§ **Directions**: Copy out the text that follows each picture in the records, keeping every line word for word. Leave the pictures themselves out of your answer.
━━━━━ Data in this exercise ━━━━━
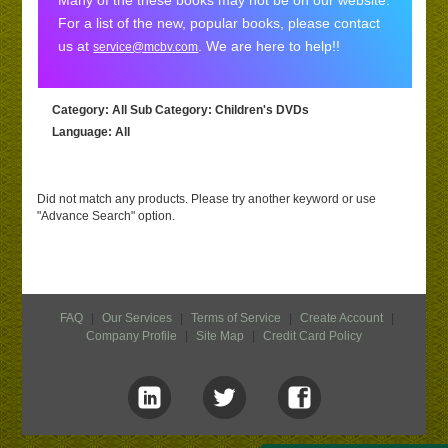
Many of the these books may not be on our website.
For a list of the new, popular books, please contact
us at
. We are here to help!!
service@mcbv.com
Category
: All
Sub Category
: Children's DVDs
Language
: All
Did not match any products. Please try another keyword or use
"Advance Search" option.
FAQ
|
Our Services
|
Terms of Service
|
Create Account
|
Company Profile
|
Site Map
|
Credit Card Policy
━━━━━
§ **Solution for this exercise**:
Many of the these books may not be on our website.
For a list of the new, popular books, please contact
us at
. We are here to help!!
service@mcbv.com
Category
: All
Sub Category
: Children's DVDs
Language
: All
Did not match any products. Please try another keyword or use
"Advance Search" option.
FAQ
|
Our Services
|
Terms of Service
|
Create Account
|
Company Profile
|
Site Map
|
Credit Card Policy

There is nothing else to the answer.